TEXTE FOURNI:

--

C’est en travaillant durement du matin au soir, soumis aux pressions et parfois aux violences des staliniens que nos camarades en usine et particulièrement P. Bois ont lutté contre le courant (incompréhension des ouvriers pendant la première phase de notre travail). Mais si la grève a été dirigée par l’organisation politiquement, c’est à Bois que reviennent toutes les initiatives pratiques dans l’usine, où il fallait, la grève déclenchée, se comporter comme un capitaine sur un bateau à voiles dans une tempête...
Si son inexpérience nous a valu par la suite l’échec de la manifestation autour de la Chambre des députés et de la première élection de délégués et si sa myopie politique nous a menés en fin de compte à une scission que je considère comme humiliante fin 1949 (en raison des "arguments" employés) il reste acquis que P. Bois a joué un rôle historique décisif dans la grève Renault 1947, où il a tenu, pour l’organisation, le rôle le plus difficile, moralement.
Bien amicalement »

Barta

Lettre de Louise (Irène) à la direction de Lutte ouvrière
Décembre 1972.

--

DONNÉES FOURNIES:

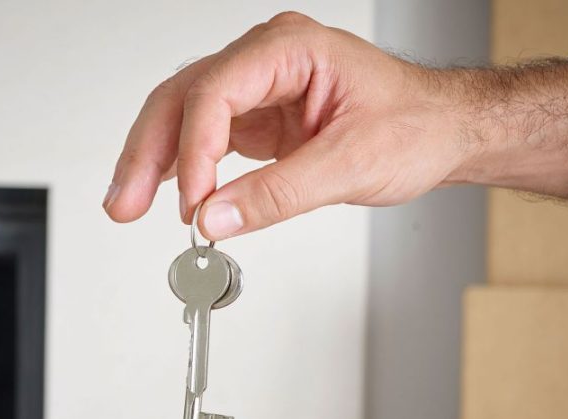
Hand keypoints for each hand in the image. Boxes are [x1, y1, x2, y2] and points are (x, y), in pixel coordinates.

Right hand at [104, 11, 567, 238]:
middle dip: (149, 152)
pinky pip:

--

CONSIGNE A: Dans le texte sur la grève Renault de 1947, énumérez les conséquences que son auteur attribue à l'inexpérience et à la myopie politique de P. Bois.
CONSIGNE B: Poursuivez le texte sur la grève Renault de 1947 à partir de « Décembre 1972. ».

RÉPONSE ATTENDUE A:
- l'échec de la manifestation autour de la Chambre des députés
- l'échec de la première élection de délégués
- une scission fin 1949, jugée humiliante par l'auteur

RÉPONSE ATTENDUE B:
« Camarades,
J’ai pris connaissance avec surprise et peine de la réponse que vous avez faite à la Mise au point de Barta. Venant de votre part, qui revendiquez comme votre principal mérite de combattre les méthodes malhonnêtes au sein du mouvement ouvrier, une pareille attitude enlève toute justification morale à votre existence indépendante parmi les autres groupes "révolutionnaires".
Tout en affirmant que "cette période de notre histoire (1939-1951) est peu connue de nos camarades", vous n’apportez aucun éclaircissement à ce sujet. Et pour cause. Cette période, sauf pour Bois de 1947 à 1949, n’est nullement, ou très peu, votre histoire. En revanche, vous vous permettez cette affirmation monstrueuse : "un passé auquel on renonce ne vous appartient plus" ! Voilà qui explique, enfin, pourquoi une brochure écrite par Barta en 1940 (La 2ème Guerre impérialiste mondiale), document historique, puisqu’il a été le seul à analyser correctement les perspectives du conflit et à défendre une position internationaliste au moment de la débâcle française, a été publiée par vous comme un document anonyme de l’Organisation -inexistante à l’époque ! Pourquoi une collection de Luttes de classes du temps de l’occupation allemande est réimprimée sans un mot ou une allusion à leur auteur, et que le Rapport sur l’organisation de 1943 est reproduit dans les mêmes conditions.
De pareils procédés ont des précédents : nous appelons cela du stalinisme. Et au moment où les staliniens eux-mêmes commencent à parler du rôle de Trotsky dans la révolution russe, vous choisissez vous, de donner de Barta une image ridicule, après l’avoir tout simplement fait disparaître des textes et des actions dont il est l’auteur.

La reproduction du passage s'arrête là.